I was interested in how heavily deciphering strategies are dependent upon the language used. I suppose that should have been an intuitive conclusion, but whereas, in English, the most common letter is 'e;' in Italian, it is 'a.' In Italian, it is also helpful to find the vowels first, and you can pretty much be assured that the terminal letter of a word will be a vowel, which simplieifes this process. I found all of this quite fascinating.
And the guy they had playing Lorenzo in the re-enactments--wonderful face! Picture a very elegant, well-groomed Snape in Italian Renaissance attire. Nice!
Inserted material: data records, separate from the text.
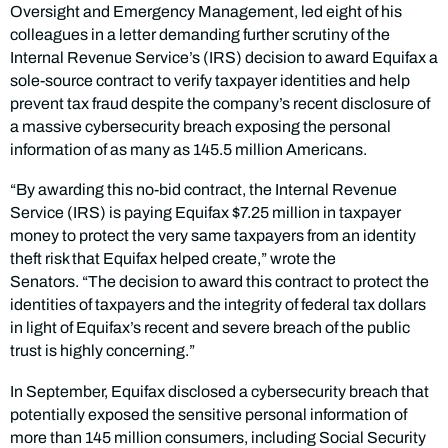
Oversight and Emergency Management, led eight of his
colleagues in a letter demanding further scrutiny of the
Internal Revenue Service’s (IRS) decision to award Equifax a
sole-source contract to verify taxpayer identities and help
prevent tax fraud despite the company’s recent disclosure of
a massive cybersecurity breach exposing the personal
information of as many as 145.5 million Americans.
“By awarding this no-bid contract, the Internal Revenue
Service (IRS) is paying Equifax $7.25 million in taxpayer
money to protect the very same taxpayers from an identity
theft risk that Equifax helped create,” wrote the
Senators. “The decision to award this contract to protect the
identities of taxpayers and the integrity of federal tax dollars
in light of Equifax’s recent and severe breach of the public
trust is highly concerning.”
In September, Equifax disclosed a cybersecurity breach that
potentially exposed the sensitive personal information of
more than 145 million consumers, including Social Security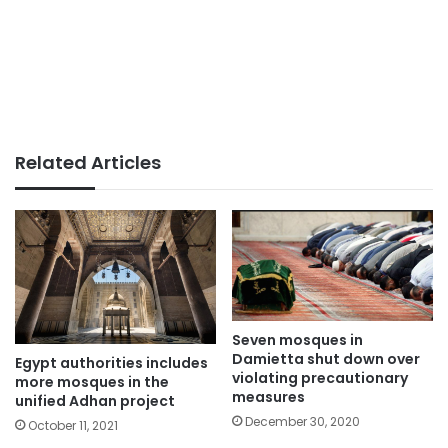
Related Articles
Seven mosques in
Damietta shut down over
Egypt authorities includes
violating precautionary
more mosques in the
measures
unified Adhan project
December 30, 2020
October 11, 2021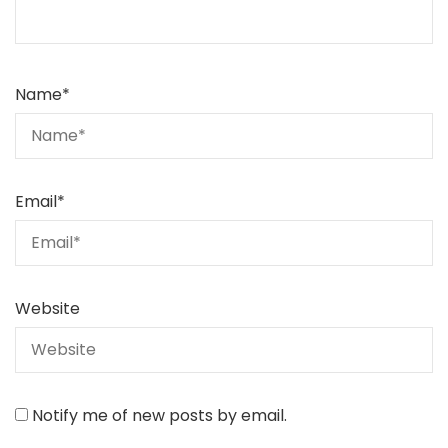
Name
*
Email
*
Website
Notify me of new posts by email.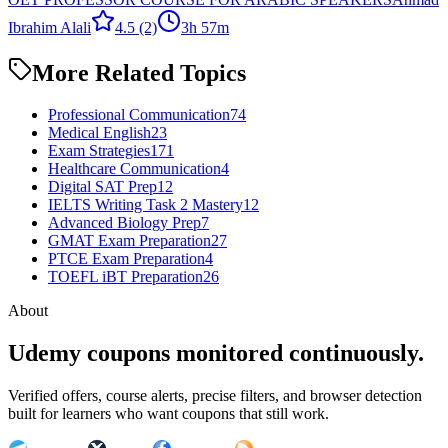
Ibrahim Alali
4.5
(2)
3h 57m
More Related Topics
Professional Communication
74
Medical English
23
Exam Strategies
171
Healthcare Communication
4
Digital SAT Prep
12
IELTS Writing Task 2 Mastery
12
Advanced Biology Prep
7
GMAT Exam Preparation
27
PTCE Exam Preparation
4
TOEFL iBT Preparation
26
About
Udemy coupons monitored continuously.
Verified offers, course alerts, precise filters, and browser detection
built for learners who want coupons that still work.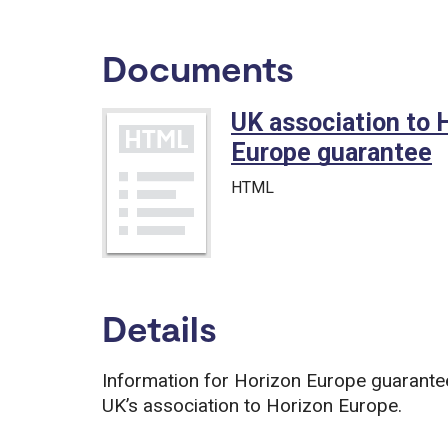
Documents
UK association to 
Europe guarantee
HTML
Details
Information for Horizon Europe guarantee 
UK’s association to Horizon Europe.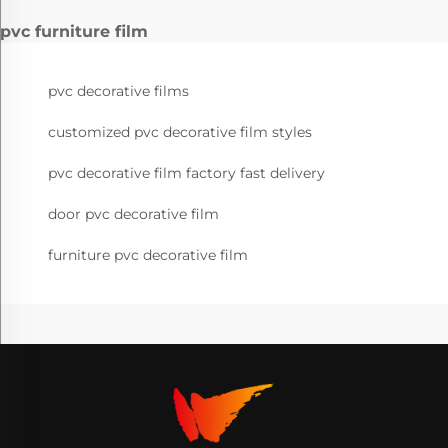
pvc furniture film
pvc decorative films
customized pvc decorative film styles
pvc decorative film factory fast delivery
door pvc decorative film
furniture pvc decorative film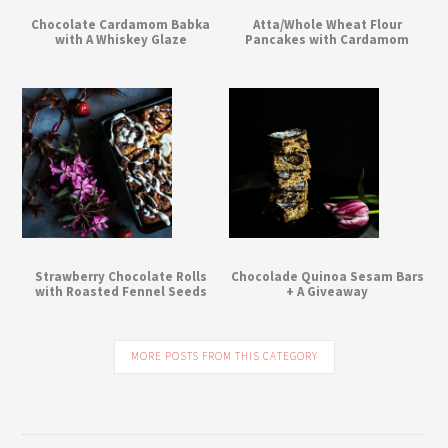
Chocolate Cardamom Babka
Atta/Whole Wheat Flour
with A Whiskey Glaze
Pancakes with Cardamom
Strawberry Chocolate Rolls
Chocolade Quinoa Sesam Bars
with Roasted Fennel Seeds
+ A Giveaway
MORE POSTS FROM THIS CATEGORY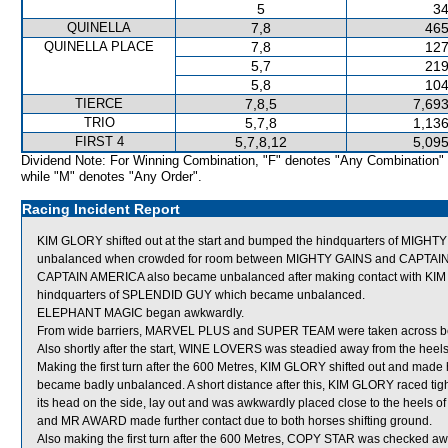
5
34
QUINELLA
7,8
465
QUINELLA PLACE
7,8
127
5,7
219
5,8
104
TIERCE
7,8,5
7,693
TRIO
5,7,8
1,136
FIRST 4
5,7,8,12
5,095
Dividend Note: For Winning Combination, "F" denotes "Any Combination"
while "M" denotes "Any Order".
Racing Incident Report
KIM GLORY shifted out at the start and bumped the hindquarters of MIGHT
unbalanced when crowded for room between MIGHTY GAINS and CAPTAIN AMER
CAPTAIN AMERICA also became unbalanced after making contact with KIM 
hindquarters of SPLENDID GUY which became unbalanced.
ELEPHANT MAGIC began awkwardly.
From wide barriers, MARVEL PLUS and SUPER TEAM were taken across behind
Also shortly after the start, WINE LOVERS was steadied away from the heel
Making the first turn after the 600 Metres, KIM GLORY shifted out and mad
became badly unbalanced. A short distance after this, KIM GLORY raced
its head on the side, lay out and was awkwardly placed close to the heels
and MR AWARD made further contact due to both horses shifting ground.
Also making the first turn after the 600 Metres, COPY STAR was checked 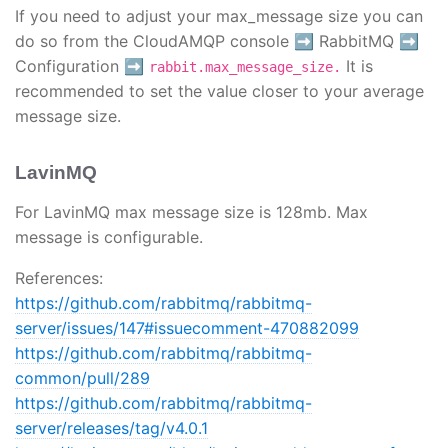
If you need to adjust your max_message size you can
do so from the CloudAMQP console ➡️ RabbitMQ ➡️
Configuration ➡️
It is
rabbit.max_message_size.
recommended to set the value closer to your average
message size.
LavinMQ
For LavinMQ max message size is 128mb. Max
message is configurable.
References:
https://github.com/rabbitmq/rabbitmq-
server/issues/147#issuecomment-470882099
https://github.com/rabbitmq/rabbitmq-
common/pull/289
https://github.com/rabbitmq/rabbitmq-
server/releases/tag/v4.0.1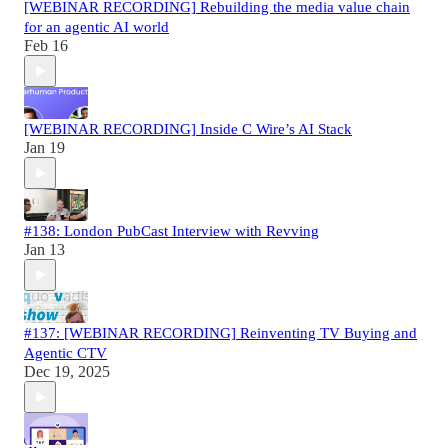
[WEBINAR RECORDING] Rebuilding the media value chain
for an agentic AI world
Feb 16
[WEBINAR RECORDING] Inside C Wire’s AI Stack
Jan 19
#138: London PubCast Interview with Revving
Jan 13
#137: [WEBINAR RECORDING] Reinventing TV Buying and
Agentic CTV
Dec 19, 2025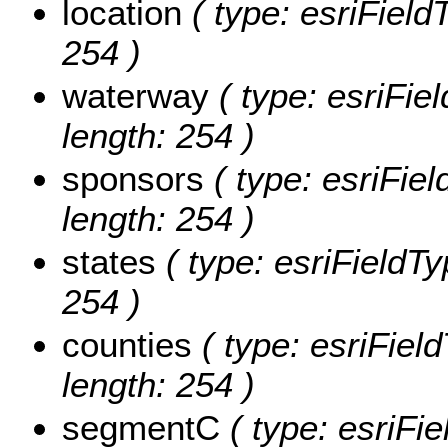
location
( type: esriFieldT
254 )
waterway
( type: esriFie
length: 254 )
sponsors
( type: esriFiel
length: 254 )
states
( type: esriFieldTy
254 )
counties
( type: esriField
length: 254 )
segmentC
( type: esriFi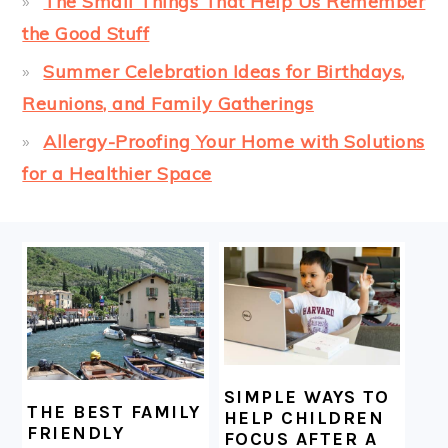
The Small Things That Help Us Remember
the Good Stuff
Summer Celebration Ideas for Birthdays,
Reunions, and Family Gatherings
Allergy-Proofing Your Home with Solutions
for a Healthier Space
FOOTER
SIMPLE WAYS TO
THE BEST FAMILY
HELP CHILDREN
FRIENDLY
FOCUS AFTER A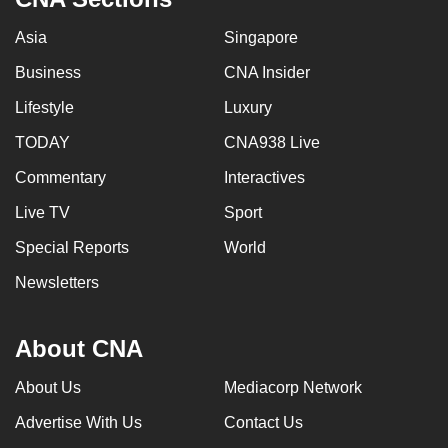
Asia
Singapore
Business
CNA Insider
Lifestyle
Luxury
TODAY
CNA938 Live
Commentary
Interactives
Live TV
Sport
Special Reports
World
Newsletters
About CNA
About Us
Mediacorp Network
Advertise With Us
Contact Us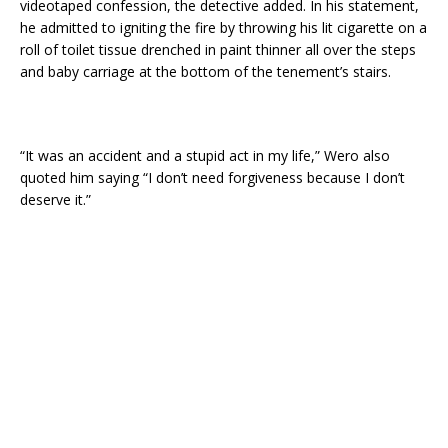
videotaped confession, the detective added. In his statement,
he admitted to igniting the fire by throwing his lit cigarette on a
roll of toilet tissue drenched in paint thinner all over the steps
and baby carriage at the bottom of the tenement’s stairs.
“It was an accident and a stupid act in my life,” Wero also
quoted him saying “I don’t need forgiveness because I don’t
deserve it.”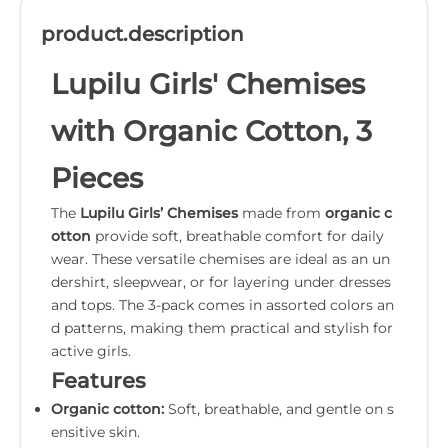
product.description
Lupilu Girls' Chemises
with Organic Cotton, 3
Pieces
The
Lupilu Girls’ Chemises
made from
organic c
otton
provide soft, breathable comfort for daily
wear. These versatile chemises are ideal as an un
dershirt, sleepwear, or for layering under dresses
and tops. The 3-pack comes in assorted colors an
d patterns, making them practical and stylish for
active girls.
Features
Organic cotton:
Soft, breathable, and gentle on s
ensitive skin.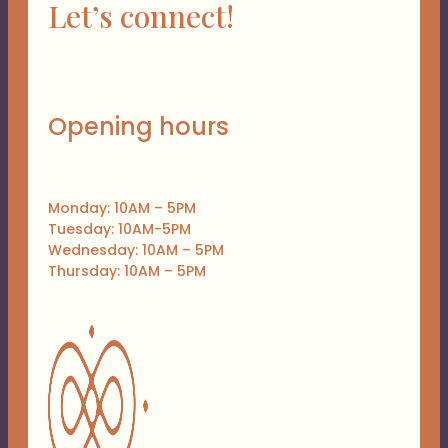
Let’s connect!
Opening hours
Monday: 10AM – 5PM
Tuesday: 10AM-5PM
Wednesday: 10AM – 5PM
Thursday: 10AM – 5PM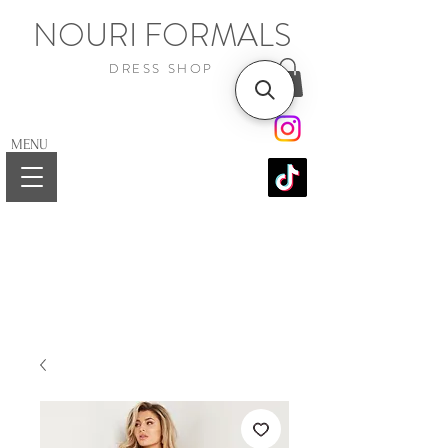
NOURI FORMALS
DRESS SHOP
MENU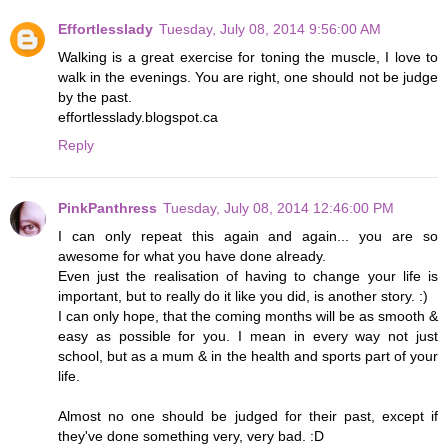
Effortlesslady
Tuesday, July 08, 2014 9:56:00 AM
Walking is a great exercise for toning the muscle, I love to
walk in the evenings. You are right, one should not be judge
by the past.
effortlesslady.blogspot.ca
Reply
PinkPanthress
Tuesday, July 08, 2014 12:46:00 PM
I can only repeat this again and again... you are so
awesome for what you have done already.
Even just the realisation of having to change your life is
important, but to really do it like you did, is another story. :)
I can only hope, that the coming months will be as smooth &
easy as possible for you. I mean in every way not just
school, but as a mum & in the health and sports part of your
life.
Almost no one should be judged for their past, except if
they've done something very, very bad. :D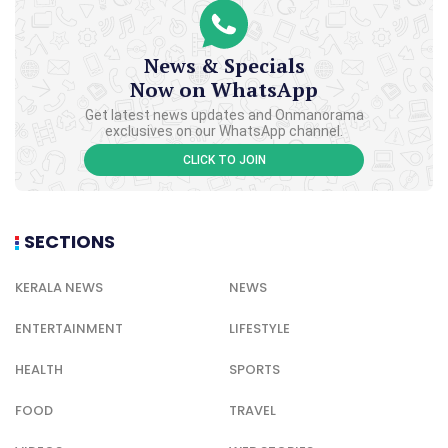
News & Specials
Now on WhatsApp
Get latest news updates and Onmanorama
exclusives on our WhatsApp channel.
CLICK TO JOIN
SECTIONS
KERALA NEWS
NEWS
ENTERTAINMENT
LIFESTYLE
HEALTH
SPORTS
FOOD
TRAVEL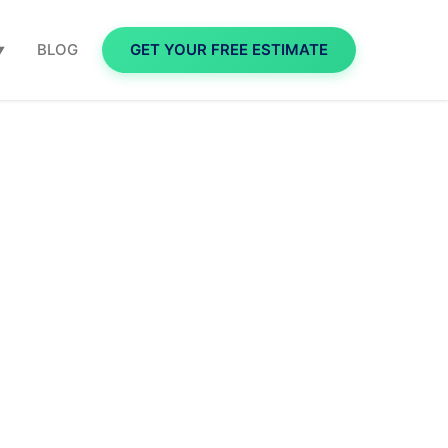
BLOG
GET YOUR FREE ESTIMATE
▼
 for
A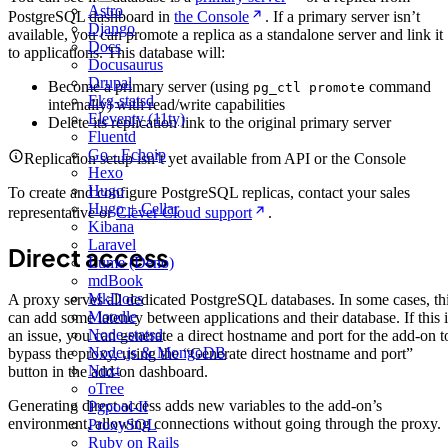
Astro
PostgreSQL dashboard in
the Console
. If a primary server isn’t
Django
available, you can promote a replica as a standalone server and link it
Docs
to applications. This database will:
Docusaurus
Drupal
Become a primary server (using
command
pg_ctl promote
Ekg-statsd
internally) with read/write capabilities
Eleventy (11ty)
Delete its replication link to the original primary server
Fluentd
Go - Echoip
Replication setup isn’t yet available from API or the Console
Hexo
Hugo
To create and configure PostgreSQL replicas, contact your sales
Hugo + Cellar
representative or
Clever Cloud support
.
Kibana
Laravel
Direct access
Lume (Deno)
mdBook
MkDocs
A proxy serves all dedicated PostgreSQL databases. In some cases, th
Moodle
can add some latency between applications and their database. If this i
Node-statsd
an issue, you can generate a direct hostname and port for the add-on t
Node.js & MongoDB
bypass the proxy, using the “Generate direct hostname and port”
Nuxt
button in the add-on dashboard.
oTree
Generating direct access adds new variables to the add-on’s
Pgpool-II
environment, allowing connections without going through the proxy.
ProxySQL
Ruby on Rails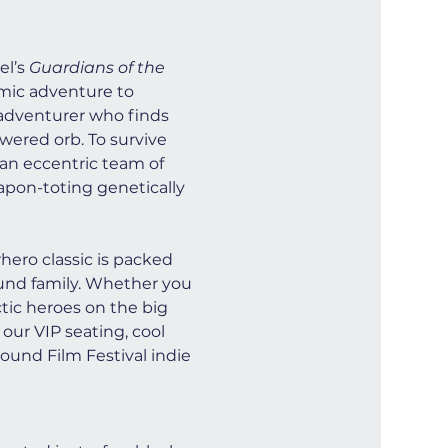
l’s 
Guardians of the 
smic adventure to 
e adventurer who finds 
wered orb. To survive 
 an eccentric team of 
apon-toting genetically 
ero classic is packed 
ound family. Whether you 
ctic heroes on the big 
our VIP seating, cool 
ound Film Festival indie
What the assassins did to Juliano, though, was unspeakable. Nineteen stab wounds with poignards, at least three of which were to the skull by a right-handed attacker. Having seen that skeleton, I can understand why Lorenzo went after the Pazzi like the wrath of God. *shakes head*
Food: I discovered something tasty, yesterday--Cheddar and Horseradish Pub Cheese, by Rondele. Mmmmm! It probably isn't the same as real pub cheese from England, but it's better than nothing and goes well on crackers. I also discovered and bought something else I'm curious to try. It's a pastry filled with Brie cheese, portabella mushrooms, and caramelized onions. It's prepackaged; you just bake it. Normally, I don't care for Brie, but this sounds tasty.
At the moment, I'm drinking down a bottle of vampire lemon water--LaCroix lemon-flavored water. Mark and I used to watch Forever Knight, so the brand name makes me giggle.
Blogs: Well, darn! It looks like The Diplomad has stopped posting. Looks like they're going to leave the blog up for a while, at least.